[Selected text — start]
Approach: The approach involves iterating over the grid and for each element, finding the distinct values in the diagonals above-left and below-right, then calculating the absolute difference.
Observations:
• Each element's value is determined by its position in the grid and the diagonals to the left and above, and to the right and below.
• Using sets will help in counting distinct values on each diagonal.
Steps:
• Step 1: Initialize a result matrix of the same size as the input grid.
• Step 2: For each cell, calculate the leftAbove diagonal values using a set.
• Step 3: For each cell, calculate the rightBelow diagonal values using a set.
• Step 4: For each cell, calculate the absolute difference between the sizes of the two sets and store the result.
Empty Inputs:
• The input grid will not be empty as per the constraints.
Large Inputs:
• For large grids (50x50), ensure that the solution is optimized for performance.
Special Values:
• For grids where all values are the same, the result matrix will be all zeros.
[Selected text — finish]
[Input data — start]
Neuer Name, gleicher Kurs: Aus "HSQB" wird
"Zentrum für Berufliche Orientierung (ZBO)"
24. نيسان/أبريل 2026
[Input data — finish]
Continue the explanation of the grid diagonal distinct-values problem, starting after its final point about grids whose values are all the same.

Reply:
Constraints:
• Ensure that the solution works for both square and rectangular matrices.
vector<vector<int>> differenceOfDistinctValues(vector<vector<int>>& grid) {
int m = grid.size(), n = grid[0].size();
vector<vector<int>> ans(m, vector<int>(n, 0));
set<int> ls, rs;
for(int i = 0; i < m; i++)
for(int j = 0; j < n; j++) {
int r = i - 1, c = j - 1;
while(r >= 0 && c >= 0) {
ls.insert(grid[r][c]);
r--;
c--;
}
r = i + 1, c = j + 1;
while(r < m && c < n) {
rs.insert(grid[r][c]);
r++;
c++;
}
int res = ls.size() - rs.size();
ans[i][j] = abs(res);
ls.clear();
rs.clear();
}
return ans;
}
1 : Function Declaration
vector<vector<int>> differenceOfDistinctValues(vector<vector<int>>& grid) {
The function `differenceOfDistinctValues` is declared, which takes a reference to a 2D vector `grid` and returns a 2D vector of integers representing the difference in distinct values for each grid element.
2 : Variable Initialization
int m = grid.size(), n = grid[0].size();
Initialize variables `m` and `n` to store the number of rows and columns of the grid, respectively.
3 : 2D Vector Initialization
vector<vector<int>> ans(m, vector<int>(n, 0));
Initialize the 2D vector `ans` with the same dimensions as the grid and fill it with zeros. This will store the result of the distinct value differences.
4 : Set Declaration
set<int> ls, rs;
Declare two sets, `ls` and `rs`, to store the distinct values found in the upper-left and bottom-right diagonals, respectively.
5 : Outer Loop (Rows)
for(int i = 0; i < m; i++)
Iterate through each row of the grid using the index `i`.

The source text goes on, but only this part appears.